The Effect of 30 Min Pre-treatment with Continuous Lidocaine Infusion on Propofol-induced Pain.
10.4097/kjae.1999.37.6.980
- Author:
Bong Il KIM
1
;
Chan Hong PARK
;
Jun Suk LEE
Author Information
1. Department of Anesthesiology, School of Medicine, Catholic University of Taegu-Hyosung, Taegu, Korea.

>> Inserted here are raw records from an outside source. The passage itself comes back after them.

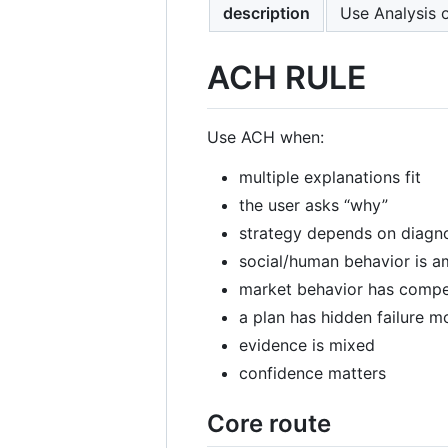
description
Use Analysis 
ACH RULE
Use ACH when:
multiple explanations fit
the user asks “why”
strategy depends on diagn
social/human behavior is 
market behavior has comp
a plan has hidden failure 
evidence is mixed
confidence matters
Core route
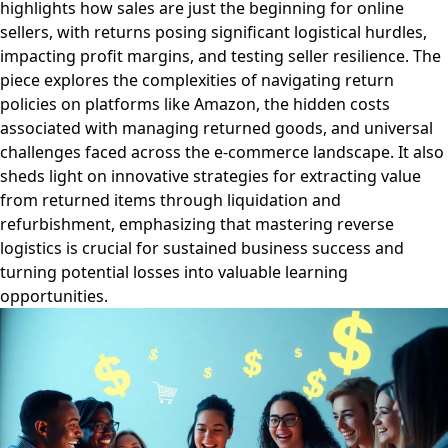
highlights how sales are just the beginning for online
sellers, with returns posing significant logistical hurdles,
impacting profit margins, and testing seller resilience. The
piece explores the complexities of navigating return
policies on platforms like Amazon, the hidden costs
associated with managing returned goods, and universal
challenges faced across the e-commerce landscape. It also
sheds light on innovative strategies for extracting value
from returned items through liquidation and
refurbishment, emphasizing that mastering reverse
logistics is crucial for sustained business success and
turning potential losses into valuable learning
opportunities.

- Publication Type:Original Article
- Keywords:
Anesthetics, intravenous, propofol;
Local anesthetics, lidocaine, pre-treatment;
Pain, injection
- MeSH:
Anesthetics, Local;
Hand;
Humans;
Incidence;
Lidocaine*;
Pain Measurement;
Propofol;
Veins
- From:Korean Journal of Anesthesiology
1999;37(6):980-985
- CountryRepublic of Korea
- Language:Korean
-
Abstract:
BACKGROUND: Pain on injection is one of the major disadvantages of propofol. To solve this problem, many investigations have been done. We postulated that the duration of pre-treatment of local anesthetics might affect the incidence and nature of injection pain. METHODS: Seventy seven patients were involved in our study. They were divided into control group (group C, n = 25); pre-treatment with normal saline and study group (n = 52); pre-treatment with 0.1% lidocaine 1 ml/kg/h for 30 min before propofol injection. The study group was subdivided into 2 groups, one receiving maintenance fluid (group LF, n = 28) and one not (group LS, n = 24). A vein on the dorsum of the hand was used for the intravenous line in all patients. Pain assessment was made twice, immediately after injection of first half dose of propofol and after injection of the remaining half dose. The speed of propofol injection was 0.5 ml/sec. After measuring pain with the visual analogue scale (VAS) and pain scoring (PS) during propofol injection, the highest score in each case was used for comparison. RESULTS: The values of VAS and PS of group LF were not different from group C. However the corresponding values of group LS were lower than those of group C (P<0.05). CONCLUSIONS: From our results, it can be suggested that the duration of 30 min pre-treatment of lidocaine without maintenance fluid is one method for reducing the incidence and nature of pain induced by propofol.